[Start of Attachment]

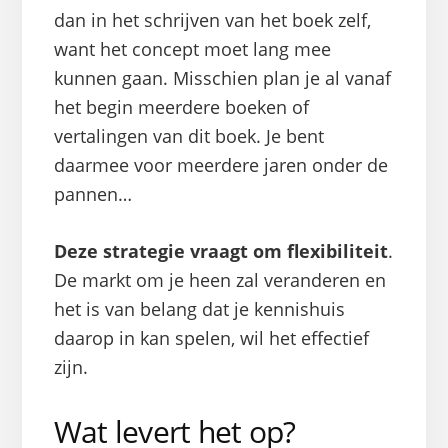
dan in het schrijven van het boek zelf,
want het concept moet lang mee
kunnen gaan. Misschien plan je al vanaf
het begin meerdere boeken of
vertalingen van dit boek. Je bent
daarmee voor meerdere jaren onder de
pannen…
Deze strategie vraagt om flexibiliteit
.
De markt om je heen zal veranderen en
het is van belang dat je kennishuis
daarop in kan spelen, wil het effectief
zijn.
Wat levert het op?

[End of Attachment]

THE TASK >> Can the entries above be repeated exactly, without their pictures?

PROBLEM SOLUTION >>
dan in het schrijven van het boek zelf,
want het concept moet lang mee
kunnen gaan. Misschien plan je al vanaf
het begin meerdere boeken of
vertalingen van dit boek. Je bent
daarmee voor meerdere jaren onder de
pannen…
Deze strategie vraagt om flexibiliteit
.
De markt om je heen zal veranderen en
het is van belang dat je kennishuis
daarop in kan spelen, wil het effectief
zijn.
Wat levert het op?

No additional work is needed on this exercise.